* [What the task asks]:
In the forum thread about the ambulance union talks, what does Clipper1 say most of the article's writing was?

# "Ambulance drivers" union negotiations.



## Amberlamps916

Jeesh, c'mon man. How many times does he refer to us as "ambulance drivers" in this article? Also, I hope negotiations go well since the timing for this is pretty bad, considering the county contract is almost up.

http://www.redlandsdailyfacts.com/n...dino-county-ambulance-drivers-reach-deal-soon


----------



## Clipper1

USW is a trade union.  No need to be upset since that was the EMTs and Paramedics decision to be represented by a trade union which really does not know what or who you are and don't really care to be corrected.  They focus on the wage contract and not the profession.


----------



## Farmer2DO

As a journalist, this guy can do better. He needs to learn about what he's writing before he writes it incorrectly.


----------



## Clipper1

Farmer2DO said:


> As a journalist, this guy can do better. He needs to learn about what he's writing before he writes it incorrectly.



Most of what he wrote were direct quotes from the union reps. Unions do a press release like this during negotiations with the threat of a strike.  The ambulance company will counter with their on and so on and on.


----------



## Amberlamps916

Anyone know of any new updates regarding AMR Redlands/Rancho and their union negotiations?

* [Dataset content]:
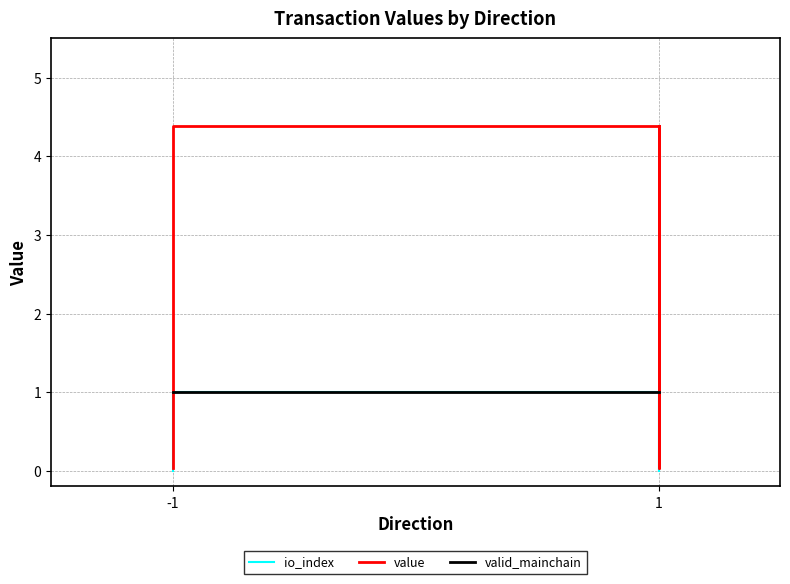

What are all the series names shown in the legend?

io_index, value, valid_mainchain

* [Exercise response]:
Direct quotes from the union reps.